+++ Selected passage +++

M 37 W 30 S 7 Together 10 years Married 9 years BD: 12/12/12(W filed same day) I moved to apartment 1/11/13 W and S moved to MIL 1/11/13 Peicing: 6/3/13 Reconciled: 7/2013 BD2: 4/20/16 still working on it
I feel like sending this email, but instead I'm gonna post it here. Kind of like writing it and tearing it up. That way you can all help remind how stupid it would be to send. Thanks:)
W, I tried to just let all of this go last night. But I can't help but think about where things are. I really just don't get it. You constantly say "I don't know", but to me you do know. It's why you are in Georgia and not here. The first opportunity you had a free weekend you immediately go there. To me that says you do know. Now what I can't figure out is why? Why you put yourself in a position like this. You already said that you were "first" then Jenny came along. So what does that tell you? I mean seriously, think about that. You really need to look inward and work on yourself for you and you need to be alone. You seem to have to be in a relationship and have to have someone. That is not healthy. W I do care about you. I may not have "feelings" for you, but I will always care for you and want you to be happy. Not all was bad in our marriage. There were a lot of very special things that I will always remember. And they will always hold a place in me. I'm telling you this stuff because I have come to the conclusion that I can not work on anything with you or be around you until you fix you. You have to do this and with me or OM or any other guy it's not going to be for you. I am getting out of the way. There is no need to tell be what you are doing or not doing when you return. As far as I am concerned you have made your choice already by leaving. If there is anything I can do to help you better yourself please let me know. Once again I ask that you respect my wishes and please only discuss things concerning som with me. I know you are upset that we got to this point. And I apologize and take responsibility for the things I did and failed to do to get us here. But you have made choices and done things as well and I will not be responsible for your decisions. I know you are hurting inside and neither of intended for our family to be broken up. But you need to do what makes you happy. Sincerely, Cbtdad
M 37 W 30 S 7 Together 10 years Married 9 years BD: 12/12/12(W filed same day) I moved to apartment 1/11/13 W and S moved to MIL 1/11/13 Peicing: 6/3/13 Reconciled: 7/2013 BD2: 4/20/16 still working on it
M46,W41 D16,D18 M22,T25 BD 11/12 W moved out 01/13 Piecing 10/13 Divorced 01/15 "Whether you worry or not has no affect on the outcome. But, moving forward, letting go, and making changes can." UrWorthy
Lol. Yes just posting makes me feel better. Already deleted the draft from my email. Haha
M 37 W 30 S 7 Together 10 years Married 9 years BD: 12/12/12(W filed same day) I moved to apartment 1/11/13 W and S moved to MIL 1/11/13 Peicing: 6/3/13 Reconciled: 7/2013 BD2: 4/20/16 still working on it
M:46 H:49 T:20yrs myD:22 H distant summer/12 H sleeping in b'ment: Nov/12 BD: Dec 2/12 asked me begin to move end of Jan/13 moved Jan 7/13 (left my stuff) "agreed" to "working on r" Mar 3/13(lipservice!)

+++ Information shown +++

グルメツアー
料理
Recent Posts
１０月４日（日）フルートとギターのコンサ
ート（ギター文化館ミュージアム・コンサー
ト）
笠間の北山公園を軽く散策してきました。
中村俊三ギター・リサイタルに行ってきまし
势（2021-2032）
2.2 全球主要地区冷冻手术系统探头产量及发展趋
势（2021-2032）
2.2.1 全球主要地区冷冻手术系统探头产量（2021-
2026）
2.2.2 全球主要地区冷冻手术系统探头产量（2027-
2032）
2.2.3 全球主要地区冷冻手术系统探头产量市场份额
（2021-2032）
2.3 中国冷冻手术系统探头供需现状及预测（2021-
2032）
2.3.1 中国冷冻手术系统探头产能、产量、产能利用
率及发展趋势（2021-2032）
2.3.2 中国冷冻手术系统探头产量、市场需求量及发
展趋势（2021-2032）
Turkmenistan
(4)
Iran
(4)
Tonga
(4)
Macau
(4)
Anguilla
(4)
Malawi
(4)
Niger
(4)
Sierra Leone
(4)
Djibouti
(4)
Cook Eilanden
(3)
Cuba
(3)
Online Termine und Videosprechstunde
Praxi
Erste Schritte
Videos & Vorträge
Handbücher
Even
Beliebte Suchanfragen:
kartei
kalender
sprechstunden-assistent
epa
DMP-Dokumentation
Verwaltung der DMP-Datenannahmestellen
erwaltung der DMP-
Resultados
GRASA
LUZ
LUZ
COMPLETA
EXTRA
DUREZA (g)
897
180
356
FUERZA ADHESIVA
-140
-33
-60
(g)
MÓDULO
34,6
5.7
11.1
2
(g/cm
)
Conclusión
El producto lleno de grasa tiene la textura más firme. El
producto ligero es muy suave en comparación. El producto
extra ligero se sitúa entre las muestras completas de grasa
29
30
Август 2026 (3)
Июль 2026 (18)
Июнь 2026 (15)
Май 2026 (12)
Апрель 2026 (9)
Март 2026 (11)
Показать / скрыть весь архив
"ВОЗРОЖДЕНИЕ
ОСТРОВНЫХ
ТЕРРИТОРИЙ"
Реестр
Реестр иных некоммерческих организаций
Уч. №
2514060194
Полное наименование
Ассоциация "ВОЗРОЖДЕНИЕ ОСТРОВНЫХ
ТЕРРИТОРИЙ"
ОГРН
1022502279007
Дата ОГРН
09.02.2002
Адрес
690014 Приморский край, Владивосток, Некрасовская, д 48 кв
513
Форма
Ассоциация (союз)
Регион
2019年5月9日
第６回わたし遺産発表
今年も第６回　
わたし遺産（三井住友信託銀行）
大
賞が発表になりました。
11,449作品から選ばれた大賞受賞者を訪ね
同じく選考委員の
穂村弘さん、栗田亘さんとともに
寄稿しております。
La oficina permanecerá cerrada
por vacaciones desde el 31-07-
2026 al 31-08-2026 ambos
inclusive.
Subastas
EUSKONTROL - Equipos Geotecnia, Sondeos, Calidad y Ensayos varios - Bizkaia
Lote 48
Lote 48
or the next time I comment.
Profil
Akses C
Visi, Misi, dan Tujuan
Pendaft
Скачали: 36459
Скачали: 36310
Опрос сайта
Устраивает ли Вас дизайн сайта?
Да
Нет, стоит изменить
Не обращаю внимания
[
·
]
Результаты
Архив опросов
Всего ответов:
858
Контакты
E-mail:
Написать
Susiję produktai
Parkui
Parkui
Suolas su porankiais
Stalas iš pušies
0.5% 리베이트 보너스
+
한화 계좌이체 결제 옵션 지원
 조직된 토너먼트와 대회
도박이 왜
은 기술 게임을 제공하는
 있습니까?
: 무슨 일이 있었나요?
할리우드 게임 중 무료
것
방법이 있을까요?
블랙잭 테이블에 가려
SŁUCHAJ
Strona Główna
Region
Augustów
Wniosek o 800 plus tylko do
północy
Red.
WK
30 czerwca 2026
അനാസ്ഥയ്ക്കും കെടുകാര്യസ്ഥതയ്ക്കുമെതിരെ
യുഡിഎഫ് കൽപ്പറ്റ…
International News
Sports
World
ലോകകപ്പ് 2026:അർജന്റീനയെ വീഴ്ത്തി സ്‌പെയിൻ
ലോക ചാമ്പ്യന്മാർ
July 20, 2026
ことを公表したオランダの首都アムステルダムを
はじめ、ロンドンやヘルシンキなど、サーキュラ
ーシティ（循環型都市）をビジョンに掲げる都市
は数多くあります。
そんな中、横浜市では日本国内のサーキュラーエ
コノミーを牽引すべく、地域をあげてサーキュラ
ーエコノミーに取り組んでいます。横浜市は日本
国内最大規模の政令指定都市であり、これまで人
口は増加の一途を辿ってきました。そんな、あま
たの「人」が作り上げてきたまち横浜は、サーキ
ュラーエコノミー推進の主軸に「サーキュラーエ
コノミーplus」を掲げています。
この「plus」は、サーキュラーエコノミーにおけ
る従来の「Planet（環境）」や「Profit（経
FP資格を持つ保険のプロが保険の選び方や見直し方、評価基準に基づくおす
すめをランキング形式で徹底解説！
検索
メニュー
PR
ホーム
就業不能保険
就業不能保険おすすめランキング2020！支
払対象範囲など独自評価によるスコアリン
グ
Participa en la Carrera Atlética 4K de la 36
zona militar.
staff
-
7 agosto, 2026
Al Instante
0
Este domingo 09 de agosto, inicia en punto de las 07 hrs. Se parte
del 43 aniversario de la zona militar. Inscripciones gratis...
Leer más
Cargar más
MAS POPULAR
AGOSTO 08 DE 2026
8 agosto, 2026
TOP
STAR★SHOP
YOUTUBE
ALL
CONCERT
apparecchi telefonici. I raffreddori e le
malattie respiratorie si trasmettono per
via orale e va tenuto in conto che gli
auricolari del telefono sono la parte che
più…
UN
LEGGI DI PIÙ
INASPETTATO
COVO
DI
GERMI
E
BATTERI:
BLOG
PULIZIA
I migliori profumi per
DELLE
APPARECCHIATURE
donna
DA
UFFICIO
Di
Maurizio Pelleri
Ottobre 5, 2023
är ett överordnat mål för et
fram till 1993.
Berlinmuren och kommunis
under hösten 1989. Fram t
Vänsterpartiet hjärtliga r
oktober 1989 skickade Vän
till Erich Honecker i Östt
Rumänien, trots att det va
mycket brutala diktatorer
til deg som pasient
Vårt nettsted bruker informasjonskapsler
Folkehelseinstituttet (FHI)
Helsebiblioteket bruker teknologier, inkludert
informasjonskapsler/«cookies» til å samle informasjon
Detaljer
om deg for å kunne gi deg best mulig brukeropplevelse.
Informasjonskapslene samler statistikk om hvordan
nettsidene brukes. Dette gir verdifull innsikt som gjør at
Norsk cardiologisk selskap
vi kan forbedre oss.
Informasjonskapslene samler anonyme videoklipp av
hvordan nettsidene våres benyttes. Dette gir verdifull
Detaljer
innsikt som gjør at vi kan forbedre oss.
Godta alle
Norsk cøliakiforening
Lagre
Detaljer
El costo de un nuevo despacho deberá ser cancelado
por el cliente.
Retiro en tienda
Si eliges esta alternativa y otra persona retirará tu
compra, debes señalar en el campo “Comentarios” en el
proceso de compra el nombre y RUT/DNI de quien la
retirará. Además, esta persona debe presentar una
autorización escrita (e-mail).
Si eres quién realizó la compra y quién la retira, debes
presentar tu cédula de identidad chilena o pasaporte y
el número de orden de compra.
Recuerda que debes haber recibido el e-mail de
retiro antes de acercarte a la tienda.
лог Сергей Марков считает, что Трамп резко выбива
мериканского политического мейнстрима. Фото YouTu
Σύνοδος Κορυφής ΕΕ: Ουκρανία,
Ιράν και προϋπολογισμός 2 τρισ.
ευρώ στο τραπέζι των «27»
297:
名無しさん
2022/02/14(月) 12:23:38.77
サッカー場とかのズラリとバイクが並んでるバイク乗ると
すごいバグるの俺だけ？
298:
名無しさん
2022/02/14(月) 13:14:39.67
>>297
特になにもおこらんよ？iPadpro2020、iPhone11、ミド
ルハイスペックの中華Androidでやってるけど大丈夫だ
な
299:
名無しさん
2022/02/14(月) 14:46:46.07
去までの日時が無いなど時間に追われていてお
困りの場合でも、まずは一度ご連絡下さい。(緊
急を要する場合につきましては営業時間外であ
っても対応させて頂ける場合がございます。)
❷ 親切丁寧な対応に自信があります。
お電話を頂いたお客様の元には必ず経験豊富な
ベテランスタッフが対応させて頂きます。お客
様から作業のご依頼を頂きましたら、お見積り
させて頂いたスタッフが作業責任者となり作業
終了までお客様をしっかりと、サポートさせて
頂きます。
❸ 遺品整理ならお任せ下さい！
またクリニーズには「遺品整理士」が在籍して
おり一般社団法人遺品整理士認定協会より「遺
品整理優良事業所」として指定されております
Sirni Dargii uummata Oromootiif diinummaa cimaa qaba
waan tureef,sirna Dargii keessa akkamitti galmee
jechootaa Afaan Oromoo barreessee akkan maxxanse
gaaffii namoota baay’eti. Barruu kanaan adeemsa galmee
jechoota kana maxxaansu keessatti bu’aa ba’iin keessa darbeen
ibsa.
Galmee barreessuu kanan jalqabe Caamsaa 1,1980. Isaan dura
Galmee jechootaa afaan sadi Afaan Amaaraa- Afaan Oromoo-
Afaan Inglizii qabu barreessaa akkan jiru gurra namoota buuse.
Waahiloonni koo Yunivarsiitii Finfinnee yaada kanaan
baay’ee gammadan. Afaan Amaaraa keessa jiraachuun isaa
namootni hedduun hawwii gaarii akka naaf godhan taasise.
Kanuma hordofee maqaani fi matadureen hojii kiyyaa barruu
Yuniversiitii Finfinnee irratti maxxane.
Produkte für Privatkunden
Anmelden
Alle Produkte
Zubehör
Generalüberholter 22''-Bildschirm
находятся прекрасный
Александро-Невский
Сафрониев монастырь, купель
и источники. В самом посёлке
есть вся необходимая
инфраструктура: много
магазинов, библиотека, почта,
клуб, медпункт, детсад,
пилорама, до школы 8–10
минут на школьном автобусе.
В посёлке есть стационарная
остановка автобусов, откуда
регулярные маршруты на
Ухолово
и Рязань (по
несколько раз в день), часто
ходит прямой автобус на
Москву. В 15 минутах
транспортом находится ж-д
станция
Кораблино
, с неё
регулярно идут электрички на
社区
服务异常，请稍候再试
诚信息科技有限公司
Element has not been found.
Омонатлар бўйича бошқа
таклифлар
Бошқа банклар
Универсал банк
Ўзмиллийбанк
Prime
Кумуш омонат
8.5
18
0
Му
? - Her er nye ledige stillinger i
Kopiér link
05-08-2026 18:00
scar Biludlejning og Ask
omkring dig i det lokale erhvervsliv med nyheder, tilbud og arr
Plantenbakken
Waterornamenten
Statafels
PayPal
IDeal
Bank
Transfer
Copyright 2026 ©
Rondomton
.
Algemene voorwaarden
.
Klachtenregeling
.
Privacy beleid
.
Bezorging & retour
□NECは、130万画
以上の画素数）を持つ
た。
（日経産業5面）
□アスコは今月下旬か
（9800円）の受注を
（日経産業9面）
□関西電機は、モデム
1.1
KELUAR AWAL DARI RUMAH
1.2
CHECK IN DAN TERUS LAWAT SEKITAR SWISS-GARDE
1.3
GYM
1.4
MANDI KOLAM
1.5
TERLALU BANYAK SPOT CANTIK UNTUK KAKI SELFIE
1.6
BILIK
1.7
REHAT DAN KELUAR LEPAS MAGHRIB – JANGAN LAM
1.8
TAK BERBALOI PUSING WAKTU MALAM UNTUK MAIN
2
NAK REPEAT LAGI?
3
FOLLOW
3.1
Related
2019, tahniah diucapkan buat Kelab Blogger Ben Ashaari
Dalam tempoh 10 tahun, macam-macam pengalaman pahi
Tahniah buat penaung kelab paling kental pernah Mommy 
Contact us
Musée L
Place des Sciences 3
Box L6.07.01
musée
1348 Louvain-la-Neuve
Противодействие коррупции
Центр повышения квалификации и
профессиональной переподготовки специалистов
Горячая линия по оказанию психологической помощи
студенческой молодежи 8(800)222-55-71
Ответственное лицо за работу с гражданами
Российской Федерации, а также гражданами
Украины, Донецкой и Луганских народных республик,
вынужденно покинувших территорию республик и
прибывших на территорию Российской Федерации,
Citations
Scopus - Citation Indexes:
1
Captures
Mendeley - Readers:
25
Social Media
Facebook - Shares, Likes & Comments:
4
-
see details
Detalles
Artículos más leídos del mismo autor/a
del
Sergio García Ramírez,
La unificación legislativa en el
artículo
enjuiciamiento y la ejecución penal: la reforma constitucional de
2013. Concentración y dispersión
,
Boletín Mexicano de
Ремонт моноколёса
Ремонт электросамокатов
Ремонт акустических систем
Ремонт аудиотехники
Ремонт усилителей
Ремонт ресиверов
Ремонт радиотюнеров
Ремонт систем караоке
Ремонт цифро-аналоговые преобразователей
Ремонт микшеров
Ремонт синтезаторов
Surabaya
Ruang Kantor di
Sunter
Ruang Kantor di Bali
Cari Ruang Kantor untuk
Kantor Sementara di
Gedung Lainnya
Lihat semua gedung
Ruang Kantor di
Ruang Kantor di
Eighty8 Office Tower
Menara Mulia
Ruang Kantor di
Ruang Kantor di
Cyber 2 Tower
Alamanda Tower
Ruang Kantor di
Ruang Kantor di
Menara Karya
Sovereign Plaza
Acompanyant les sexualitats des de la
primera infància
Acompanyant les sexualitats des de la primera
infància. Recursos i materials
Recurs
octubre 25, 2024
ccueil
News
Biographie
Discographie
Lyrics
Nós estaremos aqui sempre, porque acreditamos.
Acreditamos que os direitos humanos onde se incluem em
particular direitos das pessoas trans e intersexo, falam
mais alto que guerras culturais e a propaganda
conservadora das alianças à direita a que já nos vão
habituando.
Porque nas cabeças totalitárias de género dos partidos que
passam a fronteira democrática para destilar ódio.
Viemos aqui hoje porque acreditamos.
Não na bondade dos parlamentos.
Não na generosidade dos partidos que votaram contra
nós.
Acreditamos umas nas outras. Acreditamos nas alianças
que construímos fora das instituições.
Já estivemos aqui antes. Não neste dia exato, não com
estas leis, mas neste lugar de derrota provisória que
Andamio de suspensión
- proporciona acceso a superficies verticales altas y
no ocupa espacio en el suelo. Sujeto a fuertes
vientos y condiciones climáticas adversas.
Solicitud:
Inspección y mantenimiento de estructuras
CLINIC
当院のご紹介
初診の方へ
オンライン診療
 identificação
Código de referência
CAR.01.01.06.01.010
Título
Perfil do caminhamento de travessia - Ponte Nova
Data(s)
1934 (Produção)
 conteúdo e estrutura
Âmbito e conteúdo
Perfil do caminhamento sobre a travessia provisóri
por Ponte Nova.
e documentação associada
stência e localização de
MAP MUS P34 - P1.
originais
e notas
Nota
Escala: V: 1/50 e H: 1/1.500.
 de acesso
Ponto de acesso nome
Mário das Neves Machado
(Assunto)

+++

> **Task instructions**:
1. In the forum post, which state does the writer say W is in instead of being here?
2. Reproduce the records from their first line through the line containing "por vacaciones desde", replacing "Recent Posts" with "Latest Posts" and leaving everything else unchanged.
The records are unrelated to the forum post.

> **Answers to the exercise**:
1. Georgia.

2.
グルメツアー
料理
Latest Posts
１０月４日（日）フルートとギターのコンサ
ート（ギター文化館ミュージアム・コンサー
ト）
笠間の北山公園を軽く散策してきました。
中村俊三ギター・リサイタルに行ってきまし
势（2021-2032）
2.2 全球主要地区冷冻手术系统探头产量及发展趋
势（2021-2032）
2.2.1 全球主要地区冷冻手术系统探头产量（2021-
2026）
2.2.2 全球主要地区冷冻手术系统探头产量（2027-
2032）
2.2.3 全球主要地区冷冻手术系统探头产量市场份额
（2021-2032）
2.3 中国冷冻手术系统探头供需现状及预测（2021-
2032）
2.3.1 中国冷冻手术系统探头产能、产量、产能利用
率及发展趋势（2021-2032）
2.3.2 中国冷冻手术系统探头产量、市场需求量及发
展趋势（2021-2032）
Turkmenistan
(4)
Iran
(4)
Tonga
(4)
Macau
(4)
Anguilla
(4)
Malawi
(4)
Niger
(4)
Sierra Leone
(4)
Djibouti
(4)
Cook Eilanden
(3)
Cuba
(3)
Online Termine und Videosprechstunde
Praxi
Erste Schritte
Videos & Vorträge
Handbücher
Even
Beliebte Suchanfragen:
kartei
kalender
sprechstunden-assistent
epa
DMP-Dokumentation
Verwaltung der DMP-Datenannahmestellen
erwaltung der DMP-
Resultados
GRASA
LUZ
LUZ
COMPLETA
EXTRA
DUREZA (g)
897
180
356
FUERZA ADHESIVA
-140
-33
-60
(g)
MÓDULO
34,6
5.7
11.1
2
(g/cm
)
Conclusión
El producto lleno de grasa tiene la textura más firme. El
producto ligero es muy suave en comparación. El producto
extra ligero se sitúa entre las muestras completas de grasa
29
30
Август 2026 (3)
Июль 2026 (18)
Июнь 2026 (15)
Май 2026 (12)
Апрель 2026 (9)
Март 2026 (11)
Показать / скрыть весь архив
"ВОЗРОЖДЕНИЕ
ОСТРОВНЫХ
ТЕРРИТОРИЙ"
Реестр
Реестр иных некоммерческих организаций
Уч. №
2514060194
Полное наименование
Ассоциация "ВОЗРОЖДЕНИЕ ОСТРОВНЫХ
ТЕРРИТОРИЙ"
ОГРН
1022502279007
Дата ОГРН
09.02.2002
Адрес
690014 Приморский край, Владивосток, Некрасовская, д 48 кв
513
Форма
Ассоциация (союз)
Регион
2019年5月9日
第６回わたし遺産発表
今年も第６回　
わたし遺産（三井住友信託銀行）
大
賞が発表になりました。
11,449作品から選ばれた大賞受賞者を訪ね
同じく選考委員の
穂村弘さん、栗田亘さんとともに
寄稿しております。
La oficina permanecerá cerrada
por vacaciones desde el 31-07-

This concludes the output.